Conakry, 18 juin 2026 – Le Tribunal de Première Instance (TPI) de Dixinn a échappé de peu à un sinistre majeur mercredi 17 juin, à la suite d’un incident électrique survenu en pleine audience. Un départ de feu provoqué par un court-circuit a semé la panique parmi les justiciables et le personnel judiciaire avant d’être rapidement maîtrisé grâce à l’intervention des agents du tribunal, de riverains et des sapeurs-pompiers.

Si aucune perte en vie humaine n’est à déplorer, l’incident a mis en lumière la vétusté des installations électriques et les difficultés structurelles auxquelles est confrontée cette juridiction.

Au lendemain des faits, le garde des Sceaux, ministre de la Justice et des Droits de l’Homme, Ibrahima Sory II Tounkara, s’est rendu sur place afin d’évaluer les dégâts et de s’enquérir des circonstances de l’incident.

À l’issue de sa visite, le ministre a indiqué que les premières constatations pointaient vers un court-circuit à l’origine du départ de feu. Il a estimé que cet événement révélait les limites d’infrastructures devenues inadaptées aux exigences actuelles du système judiciaire.

« Vous avez constaté avec moi la source de l’incendie. C’est dû à un court-circuit. Ces installations ne répondent plus à nos aspirations de maintenant. Il va falloir rapidement chercher des solutions pour parer à de telles situations », a déclaré le ministre.

Face à cette situation, le département de la Justice entend engager des actions immédiates. Il est notamment prévu une rénovation complète des installations électriques du bâtiment afin de sécuriser les lieux et de garantir la continuité du service public de la justice.

....................

TRAVAIL À FAIRE:
**a.** Dans l'article sur l'incendie du tribunal de Dixinn, relevez tous les intervenants grâce auxquels le départ de feu a été maîtrisé.
**b.** Prolongez l'article sur l'incendie du tribunal de Dixinn à la suite de sa dernière phrase.
Les enregistrements ne sont pas utiles ici.

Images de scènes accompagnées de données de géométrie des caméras

....................

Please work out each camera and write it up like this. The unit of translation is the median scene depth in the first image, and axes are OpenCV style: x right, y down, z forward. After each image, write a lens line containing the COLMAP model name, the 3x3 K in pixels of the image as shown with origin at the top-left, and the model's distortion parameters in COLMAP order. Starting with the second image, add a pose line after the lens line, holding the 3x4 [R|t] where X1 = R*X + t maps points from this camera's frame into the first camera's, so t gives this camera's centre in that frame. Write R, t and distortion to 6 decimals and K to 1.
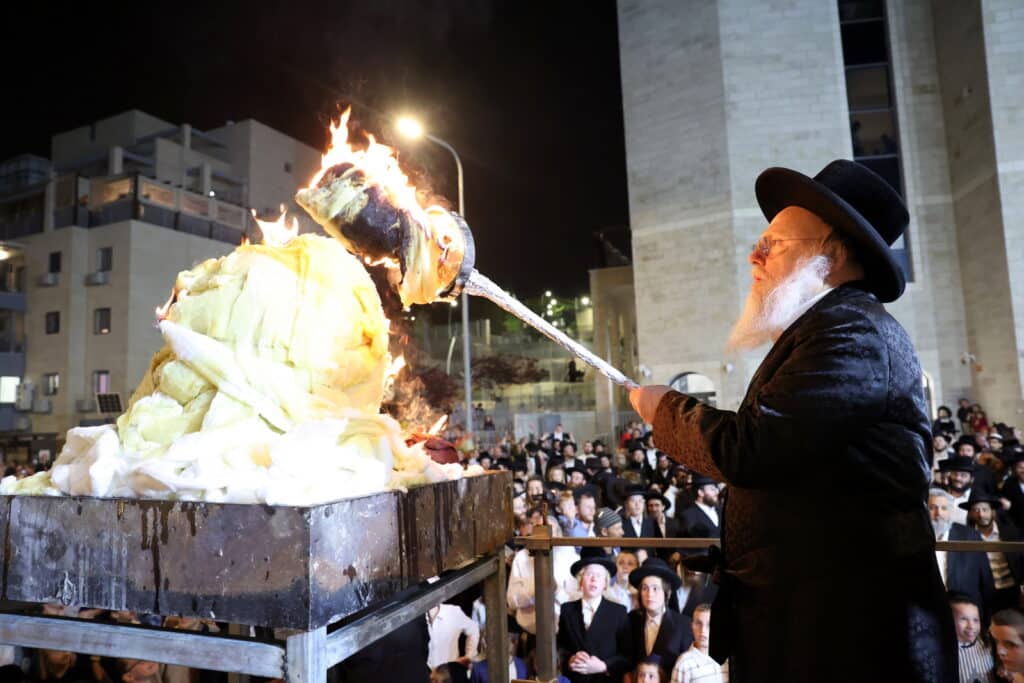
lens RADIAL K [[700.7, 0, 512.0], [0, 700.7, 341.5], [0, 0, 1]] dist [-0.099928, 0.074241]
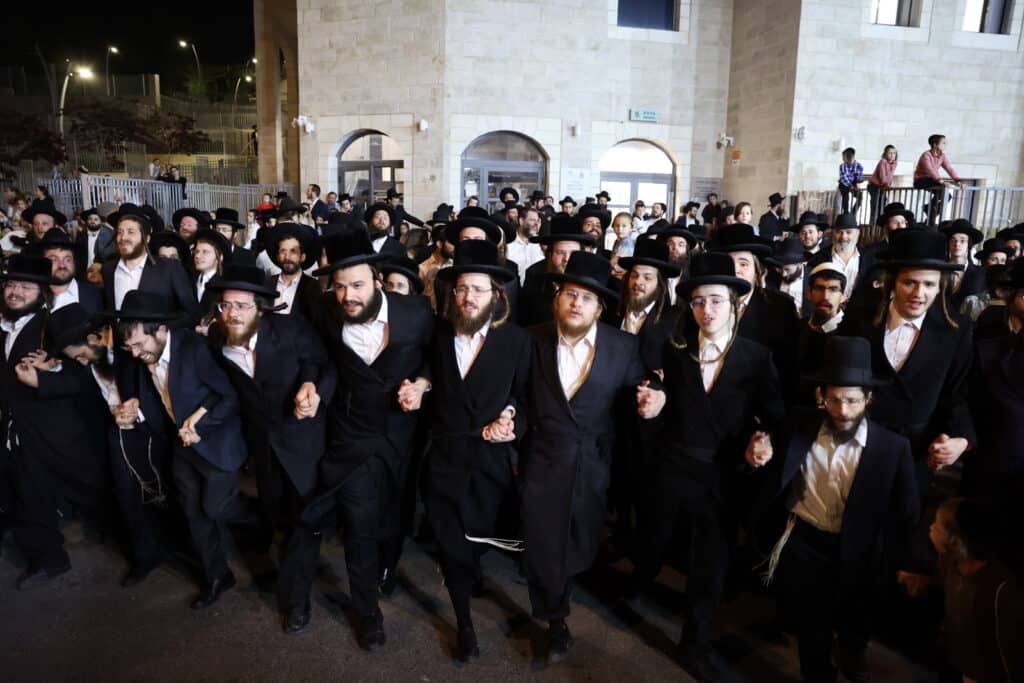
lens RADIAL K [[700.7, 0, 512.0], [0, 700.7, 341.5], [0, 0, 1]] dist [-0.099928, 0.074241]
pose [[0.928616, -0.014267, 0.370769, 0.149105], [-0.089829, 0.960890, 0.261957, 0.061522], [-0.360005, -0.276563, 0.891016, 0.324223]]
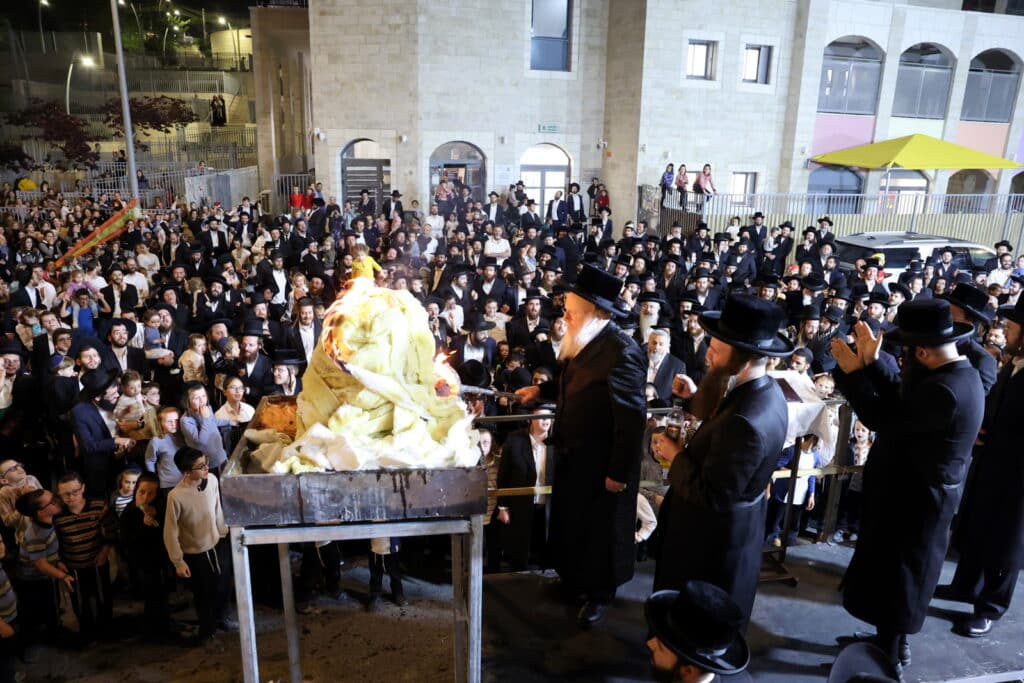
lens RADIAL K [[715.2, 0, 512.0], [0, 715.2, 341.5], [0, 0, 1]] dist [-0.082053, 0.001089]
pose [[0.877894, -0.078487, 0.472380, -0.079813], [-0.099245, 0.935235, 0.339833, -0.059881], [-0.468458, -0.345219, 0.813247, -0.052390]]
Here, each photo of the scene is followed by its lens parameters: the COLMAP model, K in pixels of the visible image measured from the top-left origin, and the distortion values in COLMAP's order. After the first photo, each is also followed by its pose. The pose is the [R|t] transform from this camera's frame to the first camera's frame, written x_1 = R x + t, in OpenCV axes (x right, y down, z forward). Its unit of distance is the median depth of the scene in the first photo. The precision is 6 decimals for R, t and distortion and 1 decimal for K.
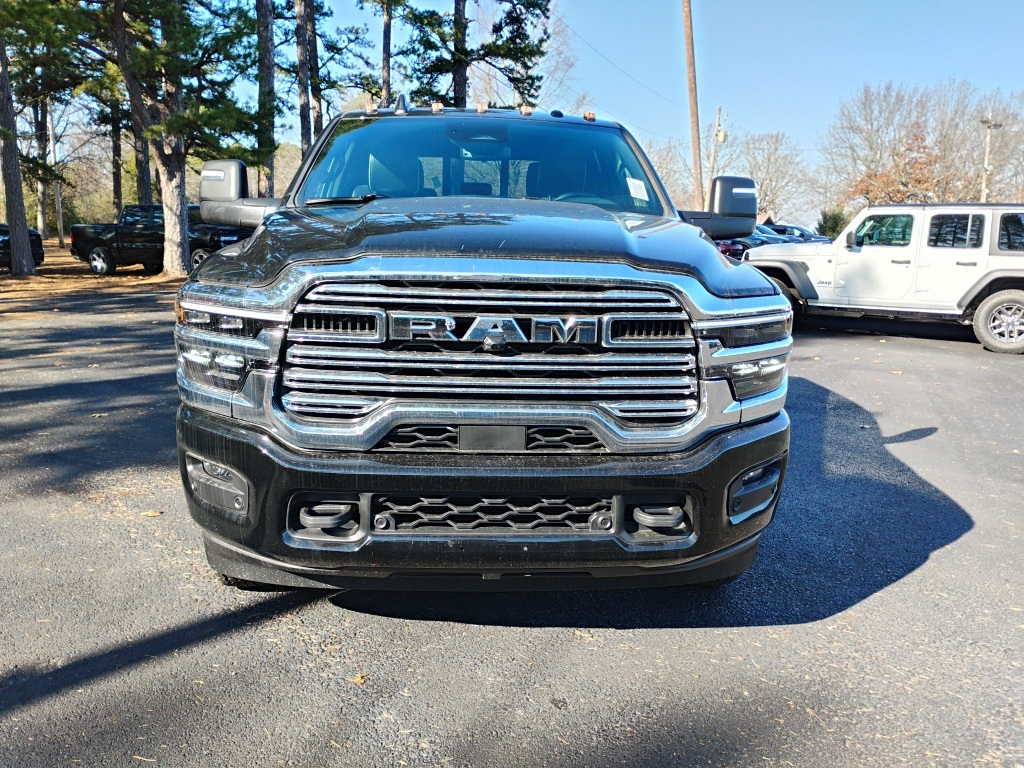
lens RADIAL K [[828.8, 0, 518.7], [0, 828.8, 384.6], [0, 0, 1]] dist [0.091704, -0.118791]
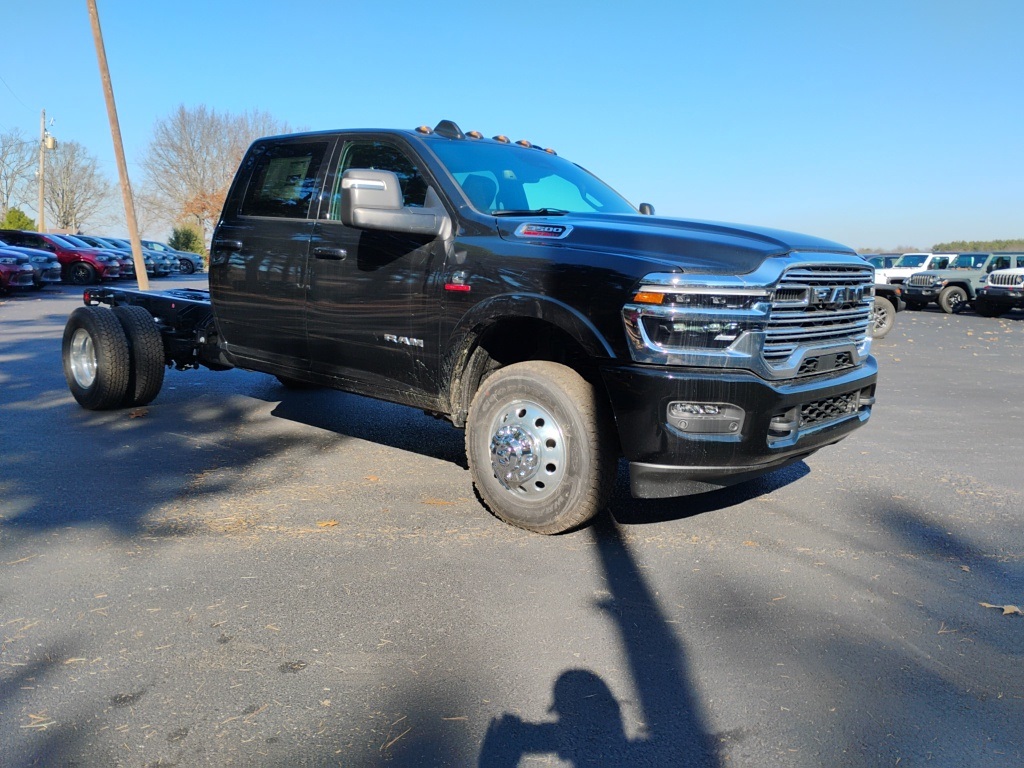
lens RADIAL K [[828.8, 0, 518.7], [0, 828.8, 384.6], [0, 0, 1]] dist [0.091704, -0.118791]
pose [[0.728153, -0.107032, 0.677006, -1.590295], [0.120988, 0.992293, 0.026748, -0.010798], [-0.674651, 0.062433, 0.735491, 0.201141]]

....................

RÉPONSES FOURNIES:
**a.** Les agents du tribunal, les riverains et les sapeurs-pompiers.

**b.**
Parallèlement, le ministère travaille à l’identification d’un nouveau site susceptible d’abriter le tribunal dans des conditions plus conformes aux standards modernes.

« Comme nous n’avons que ce bâtiment pour le moment, nous allons reprendre les installations et les rénover complètement. Mais nous travaillons également à identifier un autre bâtiment capable d’abriter cette juridiction, car les infrastructures actuelles ne répondent plus aux exigences d’une juridiction moderne », a expliqué le garde des Sceaux.

De son côté, le chef de greffe du Tribunal de Première Instance de Dixinn, Mohamed Fanta Diakité, a relaté le déroulement de l’incident. Selon lui, tout est parti d’une importante variation de tension qui a provoqué plusieurs dysfonctionnements au sein des bureaux administratifs.

« Nous étions dans les bureaux lorsque les appareils ont commencé à exploser à cause d’une surtension. Nous avons tenté de couper le courant, mais le feu s’était déjà déclaré au niveau des disjoncteurs », a-t-il expliqué.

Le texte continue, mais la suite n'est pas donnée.